Reflexões Discentes
Um vírus, invisível e algumas vezes, até mortal, fez o mundo parar. Talvez, a crise atual, causada pela Covid-19, seja a mais grave da história recente do planeta, fazendo o ano de 2020 marcante, pelas tensões que temos vivenciado. Os impactos provocados pela pandemia afetaram e, ainda afetam, diversos setores da sociedade, aumentando o índice de desemprego, acentuando as desigualdades econômicas e sociais, provocando alta demanda no sistema de saúde, dentre tantas outras consequências para a população global.
Nesse cenário, a educação no Brasil e no mundo vem sofrendo implicações com o distanciamento social, que até o momento é a medida de segurança efetiva contra o vírus. O fechamento repentino de instituições de ensino, desde março, trouxe um novo paradigma para a educação, exigindo a adaptação de professores, pais e alunos, acostumados com o formato de ensino presencial.

## Tarefa solicitada 1
Reproduza o trecho do texto sobre a pandemia e a educação que se inicia nas palavras "Reflexões Discentes" e se encerra em "a população global.".
## Tarefa solicitada 2
Reescreva de forma mais concisa o parágrafo do texto sobre a pandemia e a educação que começa com "Nesse cenário, a educação", preservando seus fatos principais.
## Tarefa solicitada 3
Dê prosseguimento ao texto sobre a pandemia e a educação, redigindo o trecho que se seguiria à sua última frase.

## Material de estudo
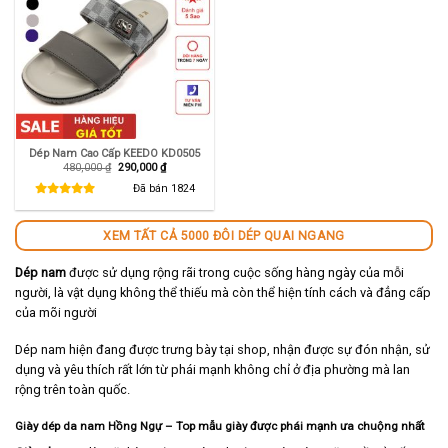
Dép Nam Cao Cấp KEEDO KD0505
Giá
Giá
480,000
₫
290,000
₫
gốc
hiện
là:
tại
Đã bán
1824
480,000 ₫.
là:
290,000 ₫.
XEM TẤT CẢ 5000 ĐÔI DÉP QUAI NGANG
Dép nam
được sử dụng rộng rãi trong cuộc sống hàng ngày của mỗi
người, là vật dụng không thể thiếu mà còn thể hiện tính cách và đẳng cấp
của mõi người
Dép nam hiện đang được trưng bày tại shop, nhận được sự đón nhận, sử
dụng và yêu thích rất lớn từ phái mạnh không chỉ ở địa phường mà lan
rộng trên toàn quốc.
Giày dép da nam Hồng Ngự – Top mẫu giày được phái mạnh ưa chuộng nhất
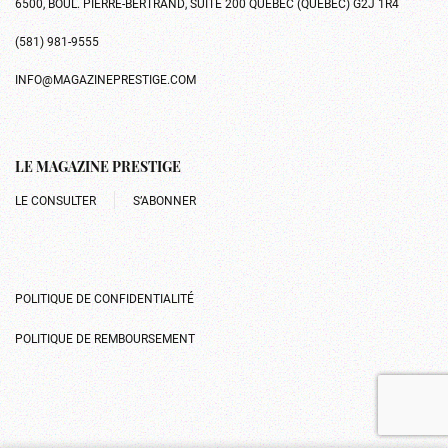
6500, BOUL. PIERRE-BERTRAND, SUITE 200 QUÉBEC (QUÉBEC) G2J 1R4
(581) 981-9555
INFO@MAGAZINEPRESTIGE.COM
LE MAGAZINE PRESTIGE
LE CONSULTER
S’ABONNER
POLITIQUE DE CONFIDENTIALITÉ
POLITIQUE DE REMBOURSEMENT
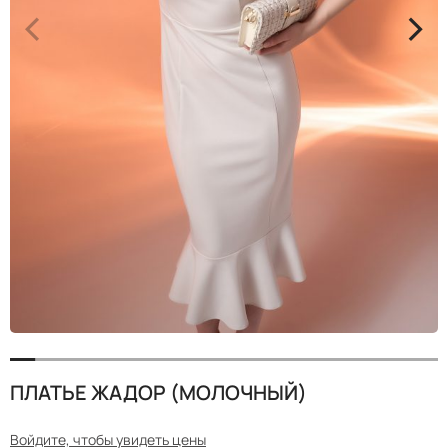
<
>
ПЛАТЬЕ ЖАДОР (МОЛОЧНЫЙ)
Войдите, чтобы увидеть цены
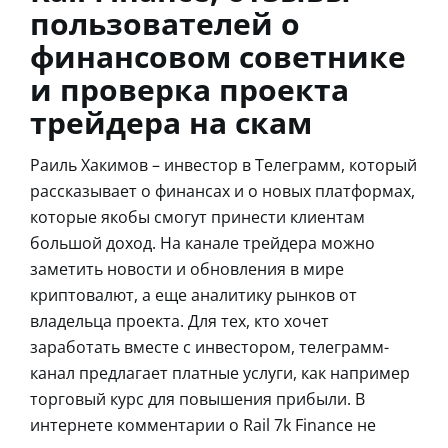
пользователей о
финансовом советнике
и проверка проекта
трейдера на скам
Раиль Хакимов – инвестор в Телеграмм, который
рассказывает о финансах и о новых платформах,
которые якобы смогут принести клиентам
большой доход. На канале трейдера можно
заметить новости и обновления в мире
криптовалют, а еще аналитику рынков от
владельца проекта. Для тех, кто хочет
заработать вместе с инвестором, телеграмм-
канал предлагает платные услуги, как например
торговый курс для повышения прибыли. В
интернете комментарии о Rail 7k Finance не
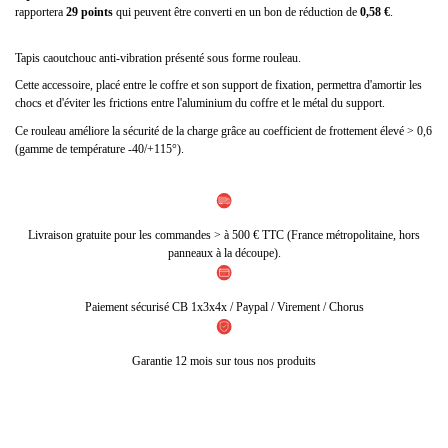
rapportera
29
points
qui peuvent être converti en un bon de réduction de
0,58 €
.
Tapis caoutchouc anti-vibration présenté sous forme rouleau.
Cette accessoire, placé entre le coffre et son support de fixation, permettra d'amortir les
chocs et d'éviter les frictions entre l'aluminium du coffre et le métal du support.
Ce rouleau améliore la sécurité de la charge grâce au coefficient de frottement élevé > 0,6
(gamme de température -40/+115°).
Livraison gratuite pour les commandes > à 500 € TTC (France métropolitaine, hors
panneaux à la découpe).
Paiement sécurisé CB 1x3x4x / Paypal / Virement / Chorus
Garantie 12 mois sur tous nos produits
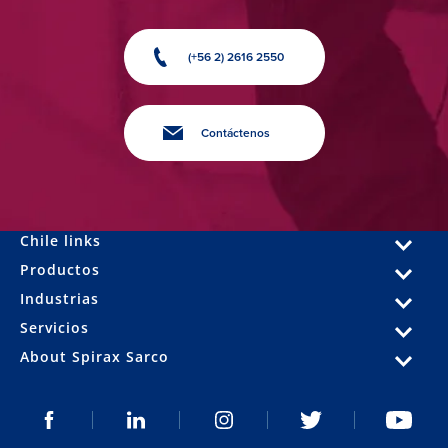
(+56 2) 2616 2550
Contáctenos
Chile links
Productos
Industrias
Servicios
About Spirax Sarco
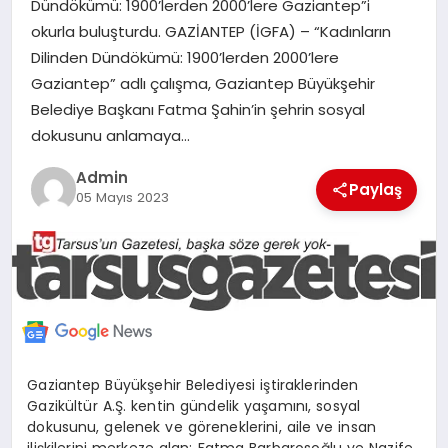
Dündökümü: 1900’lerden 2000’lere Gaziantep”i
MERSIN
okurla buluşturdu. GAZİANTEP (İGFA) – “Kadınların
Dilinden Dündökümü: 1900’lerden 2000’lere
EĞITIM
Gaziantep” adlı çalışma, Gaziantep Büyükşehir
Belediye Başkanı Fatma Şahin’in şehrin sosyal
dokusunu anlamaya…
İLETIŞIM
Admin
Paylaş
05 Mayıs 2023
Gaziantep Büyükşehir Belediyesi iştiraklerinden
Gazikültür A.Ş. kentin gündelik yaşamını, sosyal
dokusunu, gelenek ve göreneklerini, aile ve insan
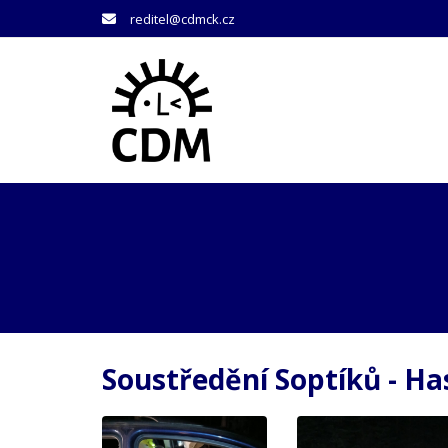
reditel@cdmck.cz
Soustředění Soptíků - Has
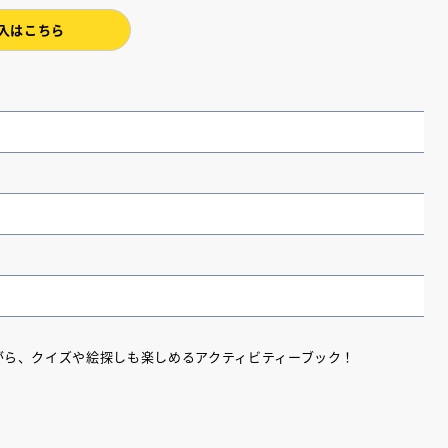
入はこちら
（あさのあつこ）特設サ
フリースクールという選択
がら、クイズや絵探しも楽しめるアクティビティーブック！
26年９月30日発売決定！
2026.03.31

## Resposta redigida 1
Reflexões Discentes
Um vírus, invisível e algumas vezes, até mortal, fez o mundo parar. Talvez, a crise atual, causada pela Covid-19, seja a mais grave da história recente do planeta, fazendo o ano de 2020 marcante, pelas tensões que temos vivenciado. Os impactos provocados pela pandemia afetaram e, ainda afetam, diversos setores da sociedade, aumentando o índice de desemprego, acentuando as desigualdades econômicas e sociais, provocando alta demanda no sistema de saúde, dentre tantas outras consequências para a população global.

## Resposta redigida 2
O distanciamento social, até agora a medida de segurança efetiva contra o vírus, vem afetando a educação no Brasil e no mundo. Desde março, o fechamento repentino das instituições de ensino impôs um novo paradigma, e professores, pais e alunos, habituados ao ensino presencial, tiveram de se adaptar.

## Resposta redigida 3
Ao contrário do que aconteceu com muitas escolas de educação básica, que tiveram que se adaptar à nova realidade de ensino remoto, a Universidade do Estado da Bahia(UNEB), diante do cenário atípico, sofreu um tipo de blackout, o que ocasionou o adiamento do início do semestre 2020.1, agora, felizmente com previsão de retorno. Assim, foi nesse contexto de apatia do ensino superior na universidade pública e como uma tentativa de ressignificação do momento atual, que surgiu o projeto “Conhecimento em Lives”, com a utilização de recursos entendidos como viáveis ao acesso da comunidade naquele momento, uma vez que, concordamos com Lupinacci (2020, p.2), que
Ao bagunçar o estado de normalidade e livre circulação de pessoas, a pandemia acaba tornando ainda mais complexas as nossas possibilidades de ‘estar no mundo’ através das tecnologias de comunicação, trazendo então as experiências ‘ao vivo’ digitalmente mediadas para o epicentro das nossas rotinas agora primordialmente caseiras. Uma vez em que você se encontra em uma situação de confinamento, qualquer coisa para além da porta de casa vira ‘remota’ ou ‘distante’, e acessível apenas através de tecnologias de comunicação.
Nesse sentido, o projeto nasce com o objetivo de tornar as experiências do isolamento significativas quanto aos saberes, proporcionando ‘novos’ diálogos. Assim, começa a emergir a ideia de algo que pudesse suprir a carência deixada pela ausência dessas trocas proporcionadas nas aulas presenciais, a partir do uso de um recurso que começava a se destacar nas redes sociais durante a pandemia, as lives, as quais possibilitaram transmissões em tempo real por meio de plataformas.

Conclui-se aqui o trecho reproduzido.